Former WEC bantamweight fighter Chad George used to be one of the “graf artists” making an art studio out of the urban scene.
From his days doodling on any piece of paper he could get his hands on, George found a passion for drawing and creating caricatures. Like a lot of artists similar to him, it all started out with drawing on books and grew from there. Eventually, entire walls became the place for George to “piece,” or in other words, paint.
“Oh, that’s a big canvas,” he told MMAWeekly.com when reminiscing on the first wall he ever painted on.
Growing up in Sacramento, Calif., George skateboarded around town, carrying a backpack full of spray cans, looking out for structures to transform into canvases. He enjoyed being the urban guerilla artist with his crew of friends back then. Admittedly, he wasn’t as good he wanted to be because he didn’t have the speed required to get pieces done before authorities discovered him in the act of making art.
“I just wasn’t fast,” he said. “To hit that kind of stuff, you gotta be quick with it.”
As much as he liked running around with his graf artist friends and “hitting up walls,” it wasn’t necessarily the best crowd. The guys he knew were getting into a lot of trouble and George, realizing he didn’t want to get into trouble also, decided he needed to move on.
George wanted out of Sacramento. Luckily, being a graf artist provided him an out.
An opportunity to get away from trouble came in the form of an application to The Art Institute of Los Angeles. George had a portfolio full of his work he could send to the highly regarded Southern California school. He shipped off what he felt were his best pieces and the school’s admissions office accepted him as part of their student body. Liberation!
“That was my pass to get the hell out of Dodge,” he said.
But once one gets out of “the hood,” certain characters try to pull one back in. Every so often, George still gets calls and messages from the guys he used to skate about town with. The guilt trips and you’re-too-good-for-us sob stories still find space on his voicemail. “But that’s expected,” he said. He’s happy with the decision he made, regardless of what his old chums say.
Settled down in L.A., George began work in an art studio, but the 18-hour work days began to take their toll. Junk food became his go-to meal, and smoking became more something to do more than a thing he enjoyed. “And I don’t even smoke cigarettes!” he said, remembering the numerous smoking breaks he took just to get away from the studio.
What was once his liberation became a drag.
Having been a wrestler in his more formidable days, and in need of rediscovering his athleticism as a way to get away from the stress of the studio, George scoured the Los Angeles basin in search of a decent wrestling school.

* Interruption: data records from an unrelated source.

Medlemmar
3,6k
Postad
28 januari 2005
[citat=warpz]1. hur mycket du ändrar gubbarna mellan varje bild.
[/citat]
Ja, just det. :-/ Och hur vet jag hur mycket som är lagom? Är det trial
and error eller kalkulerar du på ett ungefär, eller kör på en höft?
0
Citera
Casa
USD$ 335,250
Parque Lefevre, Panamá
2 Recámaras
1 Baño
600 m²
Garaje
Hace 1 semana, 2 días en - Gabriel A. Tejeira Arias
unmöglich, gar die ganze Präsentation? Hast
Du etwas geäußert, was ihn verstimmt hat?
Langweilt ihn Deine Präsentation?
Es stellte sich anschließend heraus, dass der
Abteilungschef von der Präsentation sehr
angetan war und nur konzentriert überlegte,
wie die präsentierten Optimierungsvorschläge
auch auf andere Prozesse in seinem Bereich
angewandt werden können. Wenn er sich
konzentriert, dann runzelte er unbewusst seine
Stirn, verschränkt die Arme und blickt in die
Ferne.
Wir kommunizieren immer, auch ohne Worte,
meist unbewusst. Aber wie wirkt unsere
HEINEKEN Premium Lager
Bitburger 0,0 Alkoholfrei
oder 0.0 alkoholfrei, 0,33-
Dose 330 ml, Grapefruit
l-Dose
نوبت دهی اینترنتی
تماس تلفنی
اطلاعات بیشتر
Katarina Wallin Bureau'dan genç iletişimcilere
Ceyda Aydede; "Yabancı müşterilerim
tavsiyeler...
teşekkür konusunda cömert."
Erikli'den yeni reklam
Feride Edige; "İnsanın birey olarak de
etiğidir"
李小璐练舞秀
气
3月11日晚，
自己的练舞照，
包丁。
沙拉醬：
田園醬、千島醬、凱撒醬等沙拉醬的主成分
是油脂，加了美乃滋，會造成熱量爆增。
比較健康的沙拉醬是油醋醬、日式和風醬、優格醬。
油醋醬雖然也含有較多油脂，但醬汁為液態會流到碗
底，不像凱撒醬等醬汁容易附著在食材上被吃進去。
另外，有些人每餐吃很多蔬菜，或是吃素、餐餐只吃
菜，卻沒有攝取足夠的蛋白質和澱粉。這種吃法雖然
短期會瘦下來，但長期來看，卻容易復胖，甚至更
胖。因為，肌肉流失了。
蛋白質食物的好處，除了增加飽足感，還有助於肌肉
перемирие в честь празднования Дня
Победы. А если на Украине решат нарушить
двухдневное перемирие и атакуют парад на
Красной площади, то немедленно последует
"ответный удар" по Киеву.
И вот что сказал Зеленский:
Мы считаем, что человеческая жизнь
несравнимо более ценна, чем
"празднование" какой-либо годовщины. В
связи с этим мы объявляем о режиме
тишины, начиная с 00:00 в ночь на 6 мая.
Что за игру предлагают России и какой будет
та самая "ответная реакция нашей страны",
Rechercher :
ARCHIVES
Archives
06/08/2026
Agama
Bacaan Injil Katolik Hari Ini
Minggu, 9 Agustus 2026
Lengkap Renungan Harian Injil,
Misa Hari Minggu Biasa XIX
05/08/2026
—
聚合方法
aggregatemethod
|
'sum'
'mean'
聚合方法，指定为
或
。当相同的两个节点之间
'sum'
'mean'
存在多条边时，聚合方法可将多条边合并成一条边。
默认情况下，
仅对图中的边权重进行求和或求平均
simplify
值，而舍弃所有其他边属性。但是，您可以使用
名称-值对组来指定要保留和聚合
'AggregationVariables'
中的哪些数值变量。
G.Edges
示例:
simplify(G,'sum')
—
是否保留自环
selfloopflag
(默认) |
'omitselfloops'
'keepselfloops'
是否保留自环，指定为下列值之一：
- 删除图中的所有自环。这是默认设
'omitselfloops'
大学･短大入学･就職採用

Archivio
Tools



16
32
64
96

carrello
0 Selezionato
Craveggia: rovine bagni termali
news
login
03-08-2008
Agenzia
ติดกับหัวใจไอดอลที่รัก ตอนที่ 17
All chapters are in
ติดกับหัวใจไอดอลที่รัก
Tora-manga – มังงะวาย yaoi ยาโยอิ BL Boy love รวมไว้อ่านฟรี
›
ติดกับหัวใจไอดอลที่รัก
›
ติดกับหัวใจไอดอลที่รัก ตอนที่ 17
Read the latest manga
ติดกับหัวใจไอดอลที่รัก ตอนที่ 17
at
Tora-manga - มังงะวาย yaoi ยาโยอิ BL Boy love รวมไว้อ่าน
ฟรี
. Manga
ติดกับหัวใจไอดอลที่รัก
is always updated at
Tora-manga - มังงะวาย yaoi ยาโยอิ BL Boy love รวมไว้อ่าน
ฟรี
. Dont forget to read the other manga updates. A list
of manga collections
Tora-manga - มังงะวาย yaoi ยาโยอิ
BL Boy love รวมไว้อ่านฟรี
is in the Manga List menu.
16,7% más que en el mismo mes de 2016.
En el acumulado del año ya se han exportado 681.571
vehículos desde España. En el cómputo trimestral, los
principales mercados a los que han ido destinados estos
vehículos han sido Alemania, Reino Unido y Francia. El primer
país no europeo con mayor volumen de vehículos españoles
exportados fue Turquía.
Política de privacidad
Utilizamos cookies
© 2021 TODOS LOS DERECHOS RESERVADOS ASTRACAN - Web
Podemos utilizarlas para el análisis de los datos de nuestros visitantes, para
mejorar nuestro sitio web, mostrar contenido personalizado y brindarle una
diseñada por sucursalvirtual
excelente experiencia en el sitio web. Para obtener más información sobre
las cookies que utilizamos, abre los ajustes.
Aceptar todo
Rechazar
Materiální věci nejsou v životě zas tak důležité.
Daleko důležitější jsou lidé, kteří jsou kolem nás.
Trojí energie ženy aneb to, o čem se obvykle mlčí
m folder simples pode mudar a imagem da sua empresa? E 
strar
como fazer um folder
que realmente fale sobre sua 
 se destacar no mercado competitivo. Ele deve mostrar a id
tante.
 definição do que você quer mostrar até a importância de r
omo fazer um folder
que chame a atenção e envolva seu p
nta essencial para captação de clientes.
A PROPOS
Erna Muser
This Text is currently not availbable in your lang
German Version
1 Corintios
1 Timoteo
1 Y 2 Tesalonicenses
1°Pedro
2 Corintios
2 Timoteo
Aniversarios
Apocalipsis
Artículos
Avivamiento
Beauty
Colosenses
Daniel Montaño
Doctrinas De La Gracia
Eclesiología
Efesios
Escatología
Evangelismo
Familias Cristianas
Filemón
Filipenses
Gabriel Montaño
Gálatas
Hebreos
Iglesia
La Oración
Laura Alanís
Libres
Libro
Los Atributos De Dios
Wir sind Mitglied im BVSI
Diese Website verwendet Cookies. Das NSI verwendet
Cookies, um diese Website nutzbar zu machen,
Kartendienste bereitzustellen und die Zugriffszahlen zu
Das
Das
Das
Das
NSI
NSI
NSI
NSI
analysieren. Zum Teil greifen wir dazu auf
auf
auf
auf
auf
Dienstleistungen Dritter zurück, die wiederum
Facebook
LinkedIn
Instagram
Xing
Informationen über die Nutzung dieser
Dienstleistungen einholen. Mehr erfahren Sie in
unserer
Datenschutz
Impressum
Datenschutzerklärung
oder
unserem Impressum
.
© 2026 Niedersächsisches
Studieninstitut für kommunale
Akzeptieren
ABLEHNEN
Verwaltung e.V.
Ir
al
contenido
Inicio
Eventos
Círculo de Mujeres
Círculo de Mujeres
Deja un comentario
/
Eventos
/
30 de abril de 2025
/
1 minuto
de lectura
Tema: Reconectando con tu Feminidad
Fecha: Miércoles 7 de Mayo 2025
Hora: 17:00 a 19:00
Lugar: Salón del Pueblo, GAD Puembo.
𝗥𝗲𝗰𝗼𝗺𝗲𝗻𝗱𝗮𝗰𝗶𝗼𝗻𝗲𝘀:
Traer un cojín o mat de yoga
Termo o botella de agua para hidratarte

In his endless search he found nothing. A friend, however, advised him of Brazilian jiujitsu classes conducted in a tae kwon do school, and lobbied for him to participate.
George wasn’t convinced.
At first glance, the wrestler-turned-artist-turned-new-guy-at-jiujitsu was reluctant to give it a try, calling it a “bow-to-your-sensei” environment. But he gave it a shot, and realization of what Brazilian jiujitsu can allow one to do started his love affair with it. His first submission was what convinced him.
“Wait a minute!” he said. “So I get to wrestle AND choke people? This is awesome!”
The same school had an MMA program at night, and George’s experience in jiujitsu led him to start that program. Eight years later, George is a professional mixed martial artist who’s endured a career fighting in several promotions, and become the subject of a documentary entitled “Occupation: Fighter.”
After eating and smoking himself into unhappiness, George found an artistic outlet and it didn’t require skateboarding with a backpack full of spray cans.
And with that, MMA became his new canvas.